— About this exercise —
Quote every line of the records below verbatim, keeping the original order and line breaks.

Data items:
═══

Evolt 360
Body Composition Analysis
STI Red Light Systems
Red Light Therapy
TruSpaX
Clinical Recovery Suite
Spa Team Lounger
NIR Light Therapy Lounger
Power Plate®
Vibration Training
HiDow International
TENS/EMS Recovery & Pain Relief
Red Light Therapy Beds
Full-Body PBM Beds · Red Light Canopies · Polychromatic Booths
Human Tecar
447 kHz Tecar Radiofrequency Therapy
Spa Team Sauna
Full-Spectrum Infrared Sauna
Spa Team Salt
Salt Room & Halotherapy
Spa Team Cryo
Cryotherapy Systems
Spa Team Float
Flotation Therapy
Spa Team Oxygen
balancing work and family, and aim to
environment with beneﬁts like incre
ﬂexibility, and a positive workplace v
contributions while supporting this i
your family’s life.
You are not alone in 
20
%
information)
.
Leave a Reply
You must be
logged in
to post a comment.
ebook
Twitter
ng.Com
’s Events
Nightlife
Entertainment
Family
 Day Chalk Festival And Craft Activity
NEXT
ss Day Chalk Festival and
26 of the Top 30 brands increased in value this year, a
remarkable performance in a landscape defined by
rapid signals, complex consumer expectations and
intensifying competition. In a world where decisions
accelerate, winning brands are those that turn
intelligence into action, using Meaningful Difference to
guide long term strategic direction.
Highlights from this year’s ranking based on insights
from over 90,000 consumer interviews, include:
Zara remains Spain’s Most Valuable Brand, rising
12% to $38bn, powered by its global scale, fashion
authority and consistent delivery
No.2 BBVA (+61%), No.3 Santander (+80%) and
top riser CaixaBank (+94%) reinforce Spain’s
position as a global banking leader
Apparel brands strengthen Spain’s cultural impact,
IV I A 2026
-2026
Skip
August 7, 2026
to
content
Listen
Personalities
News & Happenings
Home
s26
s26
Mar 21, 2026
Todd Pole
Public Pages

═══

— Answer section —
Evolt 360
Body Composition Analysis
STI Red Light Systems
Red Light Therapy
TruSpaX
Clinical Recovery Suite
Spa Team Lounger
NIR Light Therapy Lounger
Power Plate®
Vibration Training
HiDow International
TENS/EMS Recovery & Pain Relief
Red Light Therapy Beds
Full-Body PBM Beds · Red Light Canopies · Polychromatic Booths
Human Tecar
447 kHz Tecar Radiofrequency Therapy
Spa Team Sauna
Full-Spectrum Infrared Sauna
Spa Team Salt
Salt Room & Halotherapy
Spa Team Cryo
Cryotherapy Systems
Spa Team Float
Flotation Therapy
Spa Team Oxygen
balancing work and family, and aim to
environment with beneﬁts like incre
ﬂexibility, and a positive workplace v
contributions while supporting this i
your family’s life.
You are not alone in 
20
%
information)
.
Leave a Reply
You must be
logged in
to post a comment.
ebook
Twitter
ng.Com
’s Events
Nightlife
Entertainment
Family
 Day Chalk Festival And Craft Activity
NEXT
ss Day Chalk Festival and
26 of the Top 30 brands increased in value this year, a
remarkable performance in a landscape defined by
rapid signals, complex consumer expectations and
intensifying competition. In a world where decisions
accelerate, winning brands are those that turn
intelligence into action, using Meaningful Difference to
guide long term strategic direction.
Highlights from this year’s ranking based on insights
from over 90,000 consumer interviews, include:
Zara remains Spain’s Most Valuable Brand, rising
12% to $38bn, powered by its global scale, fashion
authority and consistent delivery
No.2 BBVA (+61%), No.3 Santander (+80%) and
top riser CaixaBank (+94%) reinforce Spain’s
position as a global banking leader
Apparel brands strengthen Spain’s cultural impact,
IV I A 2026
-2026
Skip
August 7, 2026
to
content
Listen
Personalities
News & Happenings
Home
s26
s26
Mar 21, 2026
Todd Pole
Public Pages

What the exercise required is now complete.